Details on this XvBA Reference System can be found from the SourceForge project's read-me file.

While some may find this to be of use and it's nice that AMD is continuing to embrace Linux, XvBA is still too little and too late. It doesn't offer anything over VDPAU and VA-API, which are already the predominant accelerated Linux video APIs.

There is already a VA-API to XvBA library for interfacing VA-API applications with this AMD video interface as well. In fact, it wasn't until recently that the X-Video Bitstream Acceleration API was made public as originally this VA-API front-end was all that could be used.

Phoronix was the first to break the news about XvBA back in 2008 and while it may be able to offload more of the HD video playback work from the CPU to GPU compared to X-Video and XvMC, the initial Catalyst driver implementation was quite buggy. The XvBA support in a modern Catalyst driver is much better now for taking advantage of the UVD2 (Unified Video Decoder 2) engine under Linux, but it's still not as polished and wonderful as NVIDIA's Video Decode and Presentation API for Unix.

Most open-source multimedia application projects now carry support for using VDPAU and VA-API on supported systems. There's also open-source Gallium3D drivers beginning to support a VDPAU state tracker, there is (at least in theory) VDPAU support in the S3 graphics driver blob, and just much more interest throughout the Linux ecosystem for these other video interfaces.
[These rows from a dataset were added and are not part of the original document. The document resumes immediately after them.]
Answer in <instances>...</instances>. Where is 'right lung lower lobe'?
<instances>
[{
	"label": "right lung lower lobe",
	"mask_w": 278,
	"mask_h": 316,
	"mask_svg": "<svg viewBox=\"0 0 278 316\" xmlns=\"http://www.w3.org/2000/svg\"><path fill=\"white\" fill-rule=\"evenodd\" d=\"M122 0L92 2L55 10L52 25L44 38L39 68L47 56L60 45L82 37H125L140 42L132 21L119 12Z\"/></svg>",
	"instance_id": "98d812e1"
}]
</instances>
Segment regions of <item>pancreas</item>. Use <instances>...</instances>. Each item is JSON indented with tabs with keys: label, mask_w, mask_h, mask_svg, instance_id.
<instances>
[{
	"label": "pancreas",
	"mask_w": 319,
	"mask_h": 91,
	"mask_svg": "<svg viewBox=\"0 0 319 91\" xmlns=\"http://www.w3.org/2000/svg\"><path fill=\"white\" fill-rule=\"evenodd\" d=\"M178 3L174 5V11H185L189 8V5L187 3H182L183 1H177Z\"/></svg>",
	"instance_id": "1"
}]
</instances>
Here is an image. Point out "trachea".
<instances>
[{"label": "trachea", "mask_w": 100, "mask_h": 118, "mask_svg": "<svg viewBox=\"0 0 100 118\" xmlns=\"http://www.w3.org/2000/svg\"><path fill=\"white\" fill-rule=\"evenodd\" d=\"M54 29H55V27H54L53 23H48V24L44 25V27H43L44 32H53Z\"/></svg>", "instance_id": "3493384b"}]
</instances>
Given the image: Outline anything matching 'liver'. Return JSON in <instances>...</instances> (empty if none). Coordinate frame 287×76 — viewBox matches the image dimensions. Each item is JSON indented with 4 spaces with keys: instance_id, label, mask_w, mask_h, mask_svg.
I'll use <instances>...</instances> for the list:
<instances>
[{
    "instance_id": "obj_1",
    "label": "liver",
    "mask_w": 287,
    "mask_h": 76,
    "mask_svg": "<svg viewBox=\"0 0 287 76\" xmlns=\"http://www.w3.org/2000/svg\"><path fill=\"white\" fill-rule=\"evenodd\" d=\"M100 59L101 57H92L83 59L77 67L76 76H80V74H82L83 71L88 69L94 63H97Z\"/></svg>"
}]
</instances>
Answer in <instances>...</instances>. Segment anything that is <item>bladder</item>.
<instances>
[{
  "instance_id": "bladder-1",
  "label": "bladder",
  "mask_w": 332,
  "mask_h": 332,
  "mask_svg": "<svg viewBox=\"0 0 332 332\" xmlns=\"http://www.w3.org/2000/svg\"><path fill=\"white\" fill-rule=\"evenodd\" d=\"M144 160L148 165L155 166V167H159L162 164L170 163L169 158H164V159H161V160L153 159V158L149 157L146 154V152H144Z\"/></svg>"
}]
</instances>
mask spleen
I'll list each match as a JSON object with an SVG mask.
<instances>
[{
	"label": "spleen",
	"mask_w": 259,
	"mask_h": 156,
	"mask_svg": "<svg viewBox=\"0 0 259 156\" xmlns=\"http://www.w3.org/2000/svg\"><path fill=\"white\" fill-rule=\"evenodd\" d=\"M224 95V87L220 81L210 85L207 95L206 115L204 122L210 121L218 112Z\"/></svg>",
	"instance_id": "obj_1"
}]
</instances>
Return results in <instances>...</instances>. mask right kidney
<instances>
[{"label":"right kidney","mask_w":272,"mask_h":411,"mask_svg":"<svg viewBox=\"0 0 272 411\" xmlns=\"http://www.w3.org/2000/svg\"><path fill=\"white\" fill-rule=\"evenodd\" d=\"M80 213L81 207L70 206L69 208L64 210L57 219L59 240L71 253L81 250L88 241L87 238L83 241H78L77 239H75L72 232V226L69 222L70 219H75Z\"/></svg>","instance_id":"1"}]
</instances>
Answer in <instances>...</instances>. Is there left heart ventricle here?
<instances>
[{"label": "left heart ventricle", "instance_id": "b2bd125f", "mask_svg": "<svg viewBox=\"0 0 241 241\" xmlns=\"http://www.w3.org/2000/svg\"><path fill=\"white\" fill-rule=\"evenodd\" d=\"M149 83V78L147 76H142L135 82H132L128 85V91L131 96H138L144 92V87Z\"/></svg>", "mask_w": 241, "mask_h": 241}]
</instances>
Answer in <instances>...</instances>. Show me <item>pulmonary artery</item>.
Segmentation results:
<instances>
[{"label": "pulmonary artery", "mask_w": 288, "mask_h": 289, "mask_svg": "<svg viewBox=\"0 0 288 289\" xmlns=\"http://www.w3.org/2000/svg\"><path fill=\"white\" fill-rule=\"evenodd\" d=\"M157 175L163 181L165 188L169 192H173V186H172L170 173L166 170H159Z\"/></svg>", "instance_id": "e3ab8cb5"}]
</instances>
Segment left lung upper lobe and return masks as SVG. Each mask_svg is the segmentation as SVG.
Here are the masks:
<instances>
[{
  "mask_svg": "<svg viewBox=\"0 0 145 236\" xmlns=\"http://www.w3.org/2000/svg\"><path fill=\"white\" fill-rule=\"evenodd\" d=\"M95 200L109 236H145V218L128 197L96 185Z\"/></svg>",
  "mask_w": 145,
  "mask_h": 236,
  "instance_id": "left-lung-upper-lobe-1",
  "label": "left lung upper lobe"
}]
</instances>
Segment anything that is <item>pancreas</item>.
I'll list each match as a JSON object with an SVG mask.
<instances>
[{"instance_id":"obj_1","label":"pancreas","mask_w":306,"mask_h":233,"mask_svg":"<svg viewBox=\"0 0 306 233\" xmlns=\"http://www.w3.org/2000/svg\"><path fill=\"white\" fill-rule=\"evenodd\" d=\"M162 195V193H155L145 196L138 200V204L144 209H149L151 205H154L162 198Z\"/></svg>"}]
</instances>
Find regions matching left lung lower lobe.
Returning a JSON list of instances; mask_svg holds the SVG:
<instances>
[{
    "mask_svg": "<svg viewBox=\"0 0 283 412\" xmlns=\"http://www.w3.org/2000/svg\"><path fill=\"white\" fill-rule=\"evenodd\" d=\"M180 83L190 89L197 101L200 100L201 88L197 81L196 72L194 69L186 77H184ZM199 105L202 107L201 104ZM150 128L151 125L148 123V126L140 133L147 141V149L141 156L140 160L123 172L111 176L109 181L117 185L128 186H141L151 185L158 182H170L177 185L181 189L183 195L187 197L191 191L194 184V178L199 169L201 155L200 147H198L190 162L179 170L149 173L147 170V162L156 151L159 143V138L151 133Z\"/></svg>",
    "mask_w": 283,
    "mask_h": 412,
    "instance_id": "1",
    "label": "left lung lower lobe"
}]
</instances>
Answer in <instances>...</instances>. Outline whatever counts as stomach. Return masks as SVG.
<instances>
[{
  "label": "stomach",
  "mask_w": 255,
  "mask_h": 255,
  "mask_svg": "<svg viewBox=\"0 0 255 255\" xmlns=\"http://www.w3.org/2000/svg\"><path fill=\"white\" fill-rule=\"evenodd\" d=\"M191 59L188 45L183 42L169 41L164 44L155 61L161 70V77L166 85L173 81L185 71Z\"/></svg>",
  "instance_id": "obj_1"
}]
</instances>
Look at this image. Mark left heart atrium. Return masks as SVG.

Even Intel's open-source VA-API implementation for the G45, Clarkdale / Arrandale, and Sandy Bridge graphics hardware is better off in many regards than AMD's XvBA under Linux. These days, VA-API works quite well and Intel even recently introduced support not only for video decoding, but also video encoding, using the VA-API library with the new Sandy Bridge hardware. Intel's next-generation Ivy Bridge support should be the same way.